(Task)
Identify every line of the entries that contains the word "together", and copy each one out in full. Case counts.

[Stored records]

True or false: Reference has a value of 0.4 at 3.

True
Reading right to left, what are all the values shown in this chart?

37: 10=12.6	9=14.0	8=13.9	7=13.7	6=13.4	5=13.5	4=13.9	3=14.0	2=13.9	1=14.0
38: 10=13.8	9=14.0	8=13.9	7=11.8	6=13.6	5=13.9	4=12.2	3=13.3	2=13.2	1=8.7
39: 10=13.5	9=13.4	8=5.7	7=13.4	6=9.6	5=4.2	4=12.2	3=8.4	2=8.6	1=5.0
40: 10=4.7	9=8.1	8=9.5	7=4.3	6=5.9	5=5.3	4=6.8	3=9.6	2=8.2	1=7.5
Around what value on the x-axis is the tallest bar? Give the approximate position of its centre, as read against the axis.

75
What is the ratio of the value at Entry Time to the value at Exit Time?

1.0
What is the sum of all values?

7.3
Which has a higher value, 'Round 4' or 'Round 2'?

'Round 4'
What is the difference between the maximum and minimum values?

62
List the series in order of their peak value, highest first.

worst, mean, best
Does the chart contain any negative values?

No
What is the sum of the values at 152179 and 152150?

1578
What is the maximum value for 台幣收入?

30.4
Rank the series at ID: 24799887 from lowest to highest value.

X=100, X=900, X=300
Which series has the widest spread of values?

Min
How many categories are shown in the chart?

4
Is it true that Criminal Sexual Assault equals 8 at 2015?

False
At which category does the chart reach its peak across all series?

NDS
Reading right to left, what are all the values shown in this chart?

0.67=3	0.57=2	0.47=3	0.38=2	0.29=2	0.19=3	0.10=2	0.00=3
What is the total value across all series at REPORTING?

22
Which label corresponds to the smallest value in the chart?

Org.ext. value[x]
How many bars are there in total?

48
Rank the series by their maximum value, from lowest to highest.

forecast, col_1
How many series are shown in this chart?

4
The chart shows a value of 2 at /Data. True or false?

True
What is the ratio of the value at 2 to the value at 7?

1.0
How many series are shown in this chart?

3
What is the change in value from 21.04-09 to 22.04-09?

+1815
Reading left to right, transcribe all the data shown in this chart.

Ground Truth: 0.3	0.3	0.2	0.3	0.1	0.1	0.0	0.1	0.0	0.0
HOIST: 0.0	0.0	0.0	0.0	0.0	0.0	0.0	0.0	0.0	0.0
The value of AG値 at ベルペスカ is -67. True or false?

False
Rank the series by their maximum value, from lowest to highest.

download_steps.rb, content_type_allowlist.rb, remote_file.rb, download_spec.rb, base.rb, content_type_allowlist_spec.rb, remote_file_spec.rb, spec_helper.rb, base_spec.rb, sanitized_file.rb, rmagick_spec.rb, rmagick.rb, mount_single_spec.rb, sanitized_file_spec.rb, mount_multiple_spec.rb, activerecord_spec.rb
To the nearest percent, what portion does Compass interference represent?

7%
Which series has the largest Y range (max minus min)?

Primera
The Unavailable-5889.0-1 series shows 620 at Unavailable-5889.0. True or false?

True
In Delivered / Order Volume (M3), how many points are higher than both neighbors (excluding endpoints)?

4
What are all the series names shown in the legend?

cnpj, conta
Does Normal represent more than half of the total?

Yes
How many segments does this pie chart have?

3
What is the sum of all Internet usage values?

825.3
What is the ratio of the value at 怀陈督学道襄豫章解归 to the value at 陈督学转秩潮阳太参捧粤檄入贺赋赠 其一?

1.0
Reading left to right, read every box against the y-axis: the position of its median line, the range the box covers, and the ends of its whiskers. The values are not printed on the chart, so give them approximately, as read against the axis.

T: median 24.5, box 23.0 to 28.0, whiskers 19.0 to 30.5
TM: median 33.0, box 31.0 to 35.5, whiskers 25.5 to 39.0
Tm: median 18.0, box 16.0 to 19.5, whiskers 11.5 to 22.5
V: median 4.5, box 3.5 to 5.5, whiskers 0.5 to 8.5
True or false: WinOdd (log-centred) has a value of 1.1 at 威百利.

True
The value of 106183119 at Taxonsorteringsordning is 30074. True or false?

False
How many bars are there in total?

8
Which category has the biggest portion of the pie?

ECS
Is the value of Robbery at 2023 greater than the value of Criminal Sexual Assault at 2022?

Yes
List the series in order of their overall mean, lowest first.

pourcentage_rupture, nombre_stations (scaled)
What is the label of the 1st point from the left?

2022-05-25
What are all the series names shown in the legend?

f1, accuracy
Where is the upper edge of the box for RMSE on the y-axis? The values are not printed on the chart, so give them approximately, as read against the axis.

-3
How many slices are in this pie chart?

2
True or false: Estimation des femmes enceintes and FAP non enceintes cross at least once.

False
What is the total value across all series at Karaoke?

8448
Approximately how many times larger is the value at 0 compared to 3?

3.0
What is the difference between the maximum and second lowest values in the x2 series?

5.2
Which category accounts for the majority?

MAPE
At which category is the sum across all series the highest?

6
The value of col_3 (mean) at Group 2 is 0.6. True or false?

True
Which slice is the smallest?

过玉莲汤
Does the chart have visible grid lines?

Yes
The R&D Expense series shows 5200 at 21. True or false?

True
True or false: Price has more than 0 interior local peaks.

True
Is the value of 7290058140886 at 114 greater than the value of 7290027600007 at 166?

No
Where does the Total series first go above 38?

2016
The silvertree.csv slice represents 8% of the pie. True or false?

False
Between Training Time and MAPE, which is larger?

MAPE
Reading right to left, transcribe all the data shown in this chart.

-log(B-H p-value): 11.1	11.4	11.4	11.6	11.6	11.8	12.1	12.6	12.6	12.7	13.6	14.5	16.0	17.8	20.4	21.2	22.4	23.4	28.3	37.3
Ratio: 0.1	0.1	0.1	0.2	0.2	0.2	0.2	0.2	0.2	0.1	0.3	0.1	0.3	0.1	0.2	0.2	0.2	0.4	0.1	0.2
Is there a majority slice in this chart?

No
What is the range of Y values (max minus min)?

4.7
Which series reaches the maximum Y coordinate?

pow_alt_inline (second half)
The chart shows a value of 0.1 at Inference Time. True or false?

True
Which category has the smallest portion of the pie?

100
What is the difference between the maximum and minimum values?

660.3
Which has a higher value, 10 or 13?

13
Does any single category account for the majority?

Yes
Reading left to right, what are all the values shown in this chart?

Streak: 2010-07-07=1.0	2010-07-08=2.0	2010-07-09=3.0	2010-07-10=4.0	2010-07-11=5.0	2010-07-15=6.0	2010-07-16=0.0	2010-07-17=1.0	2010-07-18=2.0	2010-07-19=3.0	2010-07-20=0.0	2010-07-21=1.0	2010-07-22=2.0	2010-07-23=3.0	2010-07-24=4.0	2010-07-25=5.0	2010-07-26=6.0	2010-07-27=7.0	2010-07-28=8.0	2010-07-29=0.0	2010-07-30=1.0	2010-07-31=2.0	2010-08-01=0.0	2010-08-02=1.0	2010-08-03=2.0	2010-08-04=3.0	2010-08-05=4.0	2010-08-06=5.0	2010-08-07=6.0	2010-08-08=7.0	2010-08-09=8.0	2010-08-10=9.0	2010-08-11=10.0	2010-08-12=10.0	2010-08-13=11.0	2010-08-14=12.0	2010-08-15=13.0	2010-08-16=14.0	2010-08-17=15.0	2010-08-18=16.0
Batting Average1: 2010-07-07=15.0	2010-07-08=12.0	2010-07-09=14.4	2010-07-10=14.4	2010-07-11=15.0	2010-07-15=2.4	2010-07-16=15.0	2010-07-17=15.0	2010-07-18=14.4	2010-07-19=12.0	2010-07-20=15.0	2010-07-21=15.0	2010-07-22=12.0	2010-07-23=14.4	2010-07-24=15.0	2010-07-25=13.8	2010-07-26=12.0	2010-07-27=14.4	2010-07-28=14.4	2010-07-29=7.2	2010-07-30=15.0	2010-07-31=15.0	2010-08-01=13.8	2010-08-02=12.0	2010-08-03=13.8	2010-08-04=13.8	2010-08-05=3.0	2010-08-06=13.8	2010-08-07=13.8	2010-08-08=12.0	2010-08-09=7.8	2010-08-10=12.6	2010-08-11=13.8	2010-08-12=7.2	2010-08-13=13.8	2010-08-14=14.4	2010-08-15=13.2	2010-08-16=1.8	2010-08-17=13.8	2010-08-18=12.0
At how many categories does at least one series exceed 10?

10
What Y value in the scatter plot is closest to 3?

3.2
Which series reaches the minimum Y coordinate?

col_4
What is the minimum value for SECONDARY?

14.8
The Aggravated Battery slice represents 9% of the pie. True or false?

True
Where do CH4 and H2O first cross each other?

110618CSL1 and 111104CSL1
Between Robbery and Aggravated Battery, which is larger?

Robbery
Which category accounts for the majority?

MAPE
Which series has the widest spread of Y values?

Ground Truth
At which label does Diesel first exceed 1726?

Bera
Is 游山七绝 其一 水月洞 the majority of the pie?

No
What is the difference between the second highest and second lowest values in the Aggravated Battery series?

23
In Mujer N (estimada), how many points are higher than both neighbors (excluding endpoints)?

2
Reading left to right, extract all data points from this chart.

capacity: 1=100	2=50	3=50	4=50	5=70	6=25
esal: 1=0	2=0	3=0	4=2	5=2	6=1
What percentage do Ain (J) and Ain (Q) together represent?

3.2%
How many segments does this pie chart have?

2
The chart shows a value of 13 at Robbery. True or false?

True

(Answer box)
What percentage do Ain (J) and Ain (Q) together represent?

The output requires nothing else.